Source text:
● ● ● ●

News

Eliminated Classes at Southeast Center Reflects History of Underinvestment in Bayview

By Claudia Drdul

claudiadrdul@gmail.com

 

At a Jan. 28 Board of Supervisors meeting Shamann Walton connected the removal of Spring 2020 classes from the Southeast Center to other issues that have long-plauged District 10. 

“I’m shocked to find out that no classes will be offered at the Southeast community college at 1800 Oakdale. This is a neighborhood that has been left behind on so many occasions,” Walton said. “Many of the public schools in this district struggle with limited resources. Our students need and deserve more support. To have this site shut down for the spring 2020 semester is unacceptable. This is an equity issue.” 

This continues a trend that has been going on for a number of years, in which City College has offered fewer and fewer classes at the Southeast center. In Fall 2019, only three courses were offered at the Southeast Center, Administration of Justice 57 with 22 students enrolled, Fire Science with 30 students enrolled and pre-algebra with eight students enrolled. 

This campus, alongside City College’s Evans Center, is part of the Bayview neighborhood which houses much of San Francisco’s black, working-class population. US Census data from 2018 shows the Bayview and Hunters Point neighborhoods have a 13% black and 25% Hispanic population and 11.5% of the population lives below the poverty line.

Added Courses

Latin American and Latino/a Studies Department Chair Edgar Torres said his Colonial History of Latin America class was originally cut in November alongside more than 300 other classes. On Jan. 29, Torres was asked by Social Sciences, Behavioral Sciences, Ethnic Studies, and Social Justice Dean Jill Yee to teach this class at the Southeast Campus, the day after Walton tweeted, “The cutting of ALL classes at the Southeast Campus by City College, underscores the need for the 2.7 million dollar supplemental to save classes for seniors and people of color.”

● ● ● ●

Pixel coordinate lists:

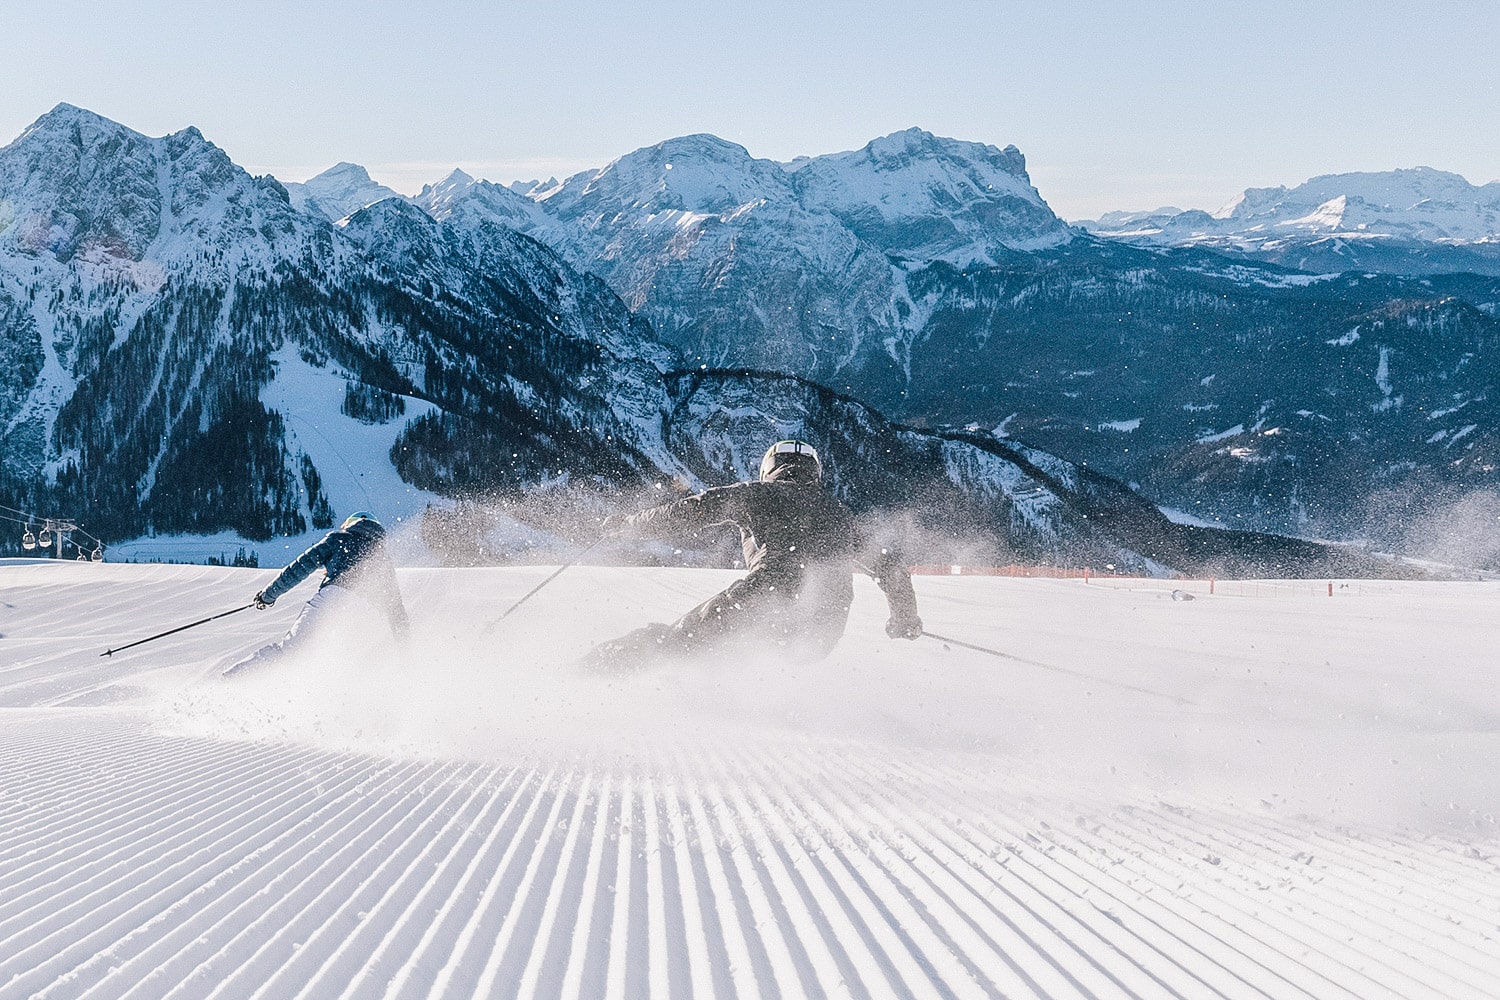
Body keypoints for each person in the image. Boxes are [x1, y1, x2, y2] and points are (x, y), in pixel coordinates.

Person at [581, 440, 923, 672]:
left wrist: (629, 526)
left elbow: (688, 512)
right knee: (742, 657)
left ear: (769, 469)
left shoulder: (756, 494)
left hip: (765, 599)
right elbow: (892, 569)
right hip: (823, 629)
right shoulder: (842, 515)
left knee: (675, 642)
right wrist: (904, 619)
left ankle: (589, 672)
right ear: (815, 473)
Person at [222, 511, 410, 677]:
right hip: (362, 614)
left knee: (290, 652)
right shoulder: (382, 556)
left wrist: (268, 596)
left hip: (335, 598)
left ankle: (231, 680)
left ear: (350, 524)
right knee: (337, 667)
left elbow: (298, 568)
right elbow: (396, 609)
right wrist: (406, 650)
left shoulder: (339, 539)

● ● ● ●

Study questions:
1. According to the Southeast Center article, how many students were enrolled in Fire Science at the Southeast Center in Fall 2019?
2. Return the passage of the Southeast Center article between "claudiadrdul@gmail.com" and "long-plauged District 10.", inclusive.
Work only from the Southeast Center article and leave the data aside.

Answers to this exercise:
1. 30 students.

2.
claudiadrdul@gmail.com

 

At a Jan. 28 Board of Supervisors meeting Shamann Walton connected the removal of Spring 2020 classes from the Southeast Center to other issues that have long-plauged District 10.